The Protestant population in southern Ireland did decline sharply with the pullout of colonial administration. University College Cork’s history Professor emeritus, John A Murphy, commented “active persecution [is] the least plausible” explanation of Protestant population decline, adding, “The notion that tens of thousands of Protestants were compelled to flee their shops and farms is Paisleyite myth-mongering.” Murphy is ordinarily sympathetic to Hart’s research. He is dismissive of the notion that Irish Protestants were persecuted as such, noting that they continued to enjoy, on average, a relatively higher socio economic status than members of Irish society generally.
The main pressure keeping the Irish Distress Committee functioning throughout the 1920s was the shadowy Southern Irish Loyalists’ Relief Association, whose leadership consisted largely of titled individuals residing in, and who were mostly born in, England.
In 1930 The Southern Irish Loyalists’ Relief Association asked the Irish Distress Committee to destroy letters from southern Ireland seeking payments. Considerable amounts had been dispensed, including to absentee landlords whose tenants were reluctant to pay rent. The autumn 2006 Church & State magazine commented, “There may be a number of explanations for this, ranging from tax evasion to fraud.” The authors also speculate as to whether it may have been evidence of an attempt by Britain to preserve a fifth column within the newly Independent Irish state. More research is needed on the role of this fascinating body. Church and State (Autumn 2006) magazine announced that they would continue to publish on this organisation.
Bury concluded his criticism, “to deny that some saw the Protestant community as unwanted in the new Ireland denies historical reality”. This may be a case of “some” accepting the loyalist thesis stating that a Protestant is quintessentially British. Robin Bury regularly speaks on behalf of the Reform Society, founded by Dublin and Wicklow Orange Order members. The Orange Order is an ultra Protestant sectarian organisation. Perhaps Robin Bury is comfortable with this depiction of Irish Protestants. A frequenter of Reform Society conferences, that calls on Ireland to join the British Commonwealth and wants Ireland to join a ‘British Isles’ (sic) federation, is the British Ambassador to Dublin, who is also apparently a patron of the organisation.
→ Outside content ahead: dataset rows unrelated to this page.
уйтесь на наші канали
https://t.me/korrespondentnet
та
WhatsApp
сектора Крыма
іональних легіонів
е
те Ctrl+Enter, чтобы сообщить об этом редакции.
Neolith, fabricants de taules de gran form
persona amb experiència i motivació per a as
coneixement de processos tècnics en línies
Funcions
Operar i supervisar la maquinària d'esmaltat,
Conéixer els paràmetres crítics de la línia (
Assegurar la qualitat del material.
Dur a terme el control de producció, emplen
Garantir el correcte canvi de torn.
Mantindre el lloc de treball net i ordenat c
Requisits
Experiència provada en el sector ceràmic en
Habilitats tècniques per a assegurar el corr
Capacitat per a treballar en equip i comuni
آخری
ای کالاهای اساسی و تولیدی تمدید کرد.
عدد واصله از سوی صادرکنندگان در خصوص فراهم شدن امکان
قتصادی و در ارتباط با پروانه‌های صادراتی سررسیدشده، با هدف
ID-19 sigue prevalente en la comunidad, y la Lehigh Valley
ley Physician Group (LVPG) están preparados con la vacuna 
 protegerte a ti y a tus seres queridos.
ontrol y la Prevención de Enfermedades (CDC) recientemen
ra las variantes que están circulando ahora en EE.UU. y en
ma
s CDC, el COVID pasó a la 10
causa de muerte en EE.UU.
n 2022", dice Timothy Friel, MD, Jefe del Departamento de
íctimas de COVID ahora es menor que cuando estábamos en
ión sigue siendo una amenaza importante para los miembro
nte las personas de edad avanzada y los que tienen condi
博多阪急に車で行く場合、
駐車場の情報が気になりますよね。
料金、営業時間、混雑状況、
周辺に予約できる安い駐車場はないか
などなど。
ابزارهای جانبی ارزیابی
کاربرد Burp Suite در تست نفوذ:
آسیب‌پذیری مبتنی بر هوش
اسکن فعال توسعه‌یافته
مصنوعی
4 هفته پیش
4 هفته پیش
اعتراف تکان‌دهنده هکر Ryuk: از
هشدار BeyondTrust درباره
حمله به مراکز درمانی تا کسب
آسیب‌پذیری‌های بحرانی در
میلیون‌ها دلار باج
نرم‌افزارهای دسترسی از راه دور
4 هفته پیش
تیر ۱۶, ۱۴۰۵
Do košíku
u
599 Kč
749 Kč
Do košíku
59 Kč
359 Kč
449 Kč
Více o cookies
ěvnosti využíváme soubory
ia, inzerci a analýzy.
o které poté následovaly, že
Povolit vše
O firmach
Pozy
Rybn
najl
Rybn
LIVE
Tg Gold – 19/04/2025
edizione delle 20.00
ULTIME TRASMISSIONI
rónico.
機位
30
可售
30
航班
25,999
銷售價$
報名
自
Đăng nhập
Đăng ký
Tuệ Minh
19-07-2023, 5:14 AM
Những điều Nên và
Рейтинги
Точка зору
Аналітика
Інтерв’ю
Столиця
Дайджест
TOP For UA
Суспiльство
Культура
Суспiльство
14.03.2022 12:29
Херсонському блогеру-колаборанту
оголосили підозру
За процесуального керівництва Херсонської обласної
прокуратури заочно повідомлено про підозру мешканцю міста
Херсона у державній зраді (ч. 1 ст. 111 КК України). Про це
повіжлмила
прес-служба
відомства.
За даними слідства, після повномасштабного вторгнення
The criticism of The Wind that Shakes the Barley is essentially an attempt to foist a reverse of unionist behaviour in Northern Ireland on to republican forces during and after the War of Independence. It is, in my view, a foolish exercise doomed to failure. There was significant and extensive Protestant support for the republican position during the 1916-21 period, which, as its name suggests, tended to criticise and to oppose an overt identification with the Roman Catholic Church or religion. There were of course bigoted nationalists and bigoted Roman Catholics. But republican policy, by and large, was not. Republicanism is accused of sectarianism by inference and innuendo, not, so far, by evidence. By its own standards of judgement by empirical test, much revisionist historiography is found wanting. It ends up appearing as far, far shallower than the bogeyman nationalist narrative it created for itself as a target to destroy. In so far as it bases conclusions on the concoctions of Basil Clarke and his colleagues in Dublin Castle, it does not so much produce propaganda as reproduce it.
Evidence suggests that British policy was overtly sectarian and that Britain attempted to create sectarian tension at every level of society, including through media manipulation, as it was a means of maintaining control through ‘divide and rule’.
Loach’s award winning film wandered into the historical and sectarian crossfire that I have outlined here and it emerges unscathed with its narrative and historical integrity intact.